Which lines of the entries below include "between"? List them all.
The input section start
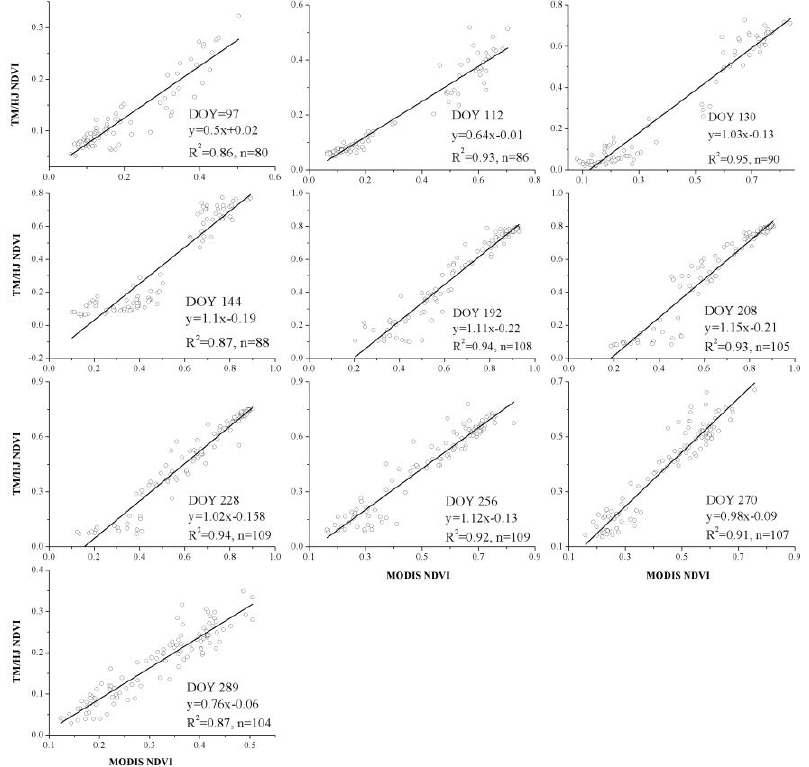
Figure 5. The relationship between the TM/HJ-CCD (NDVI calculated from the TM/HJ images) and the MODIS NDVI (NDVI calculated from the MODIS images) during the growing season for crops in Bole County during 2011. DOY, day of year; n, the number of samples used for the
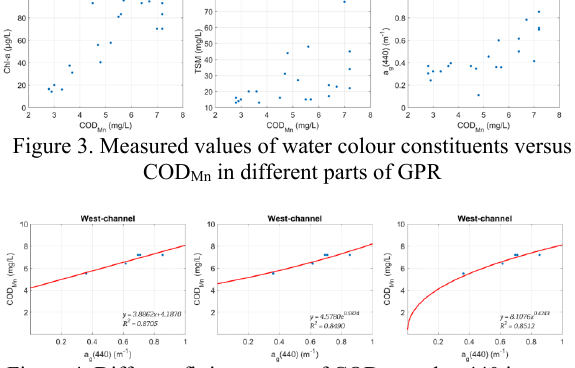
Figure 4. Different fitting curves of COD Mn and ag440 in west- channel of GPR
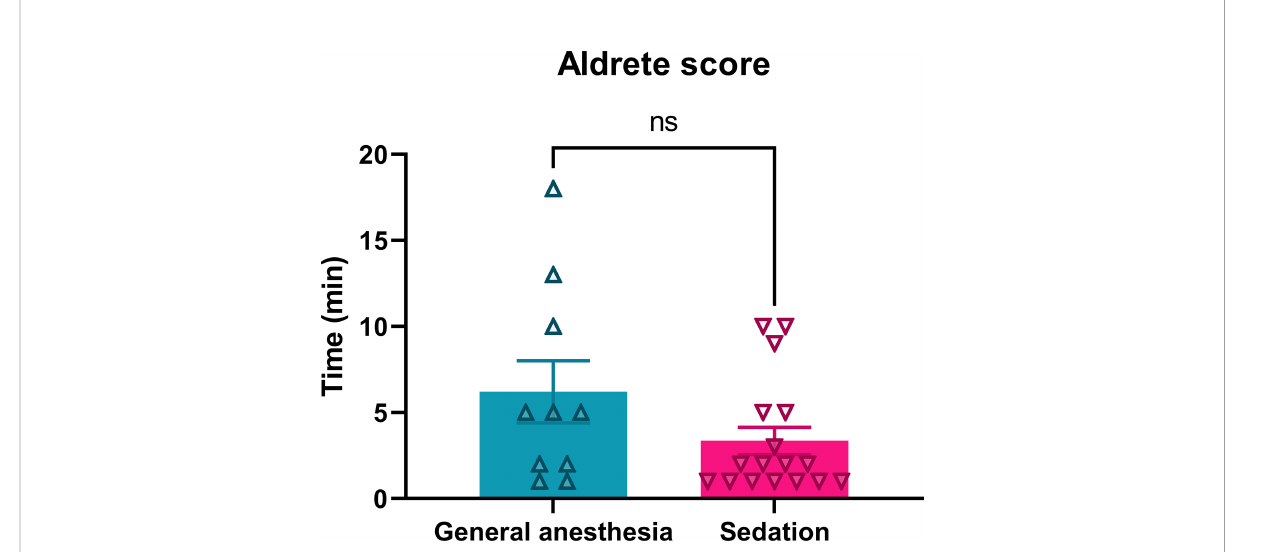
FIGURE 4 Recovery of patients treated with ECT performed under general or sedation procedures. Ns, nonsigni fi cant, p =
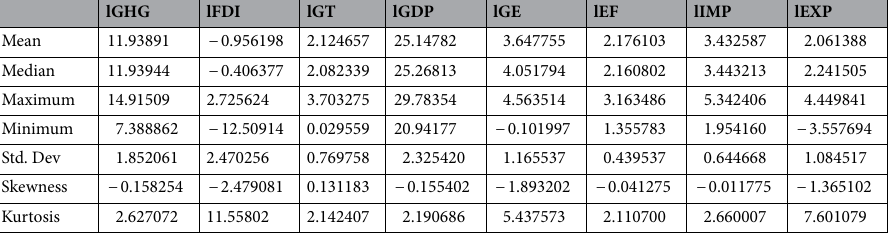
Table 2. Descriptive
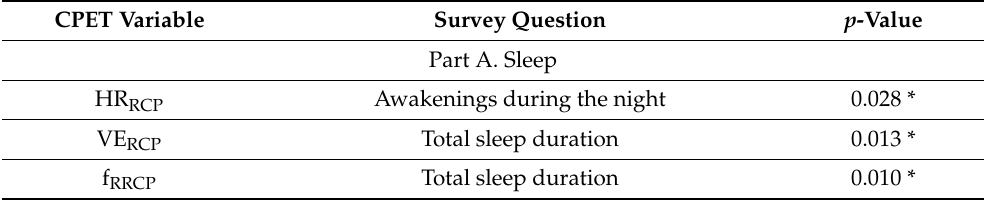
Table 4. Relationships between sleep, mental health, and CPET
The input section end
§ Reply:
Figure 5. The relationship between the TM/HJ-CCD (NDVI calculated from the TM/HJ images) and the MODIS NDVI (NDVI calculated from the MODIS images) during the growing season for crops in Bole County during 2011. DOY, day of year; n, the number of samples used for the
Table 4. Relationships between sleep, mental health, and CPET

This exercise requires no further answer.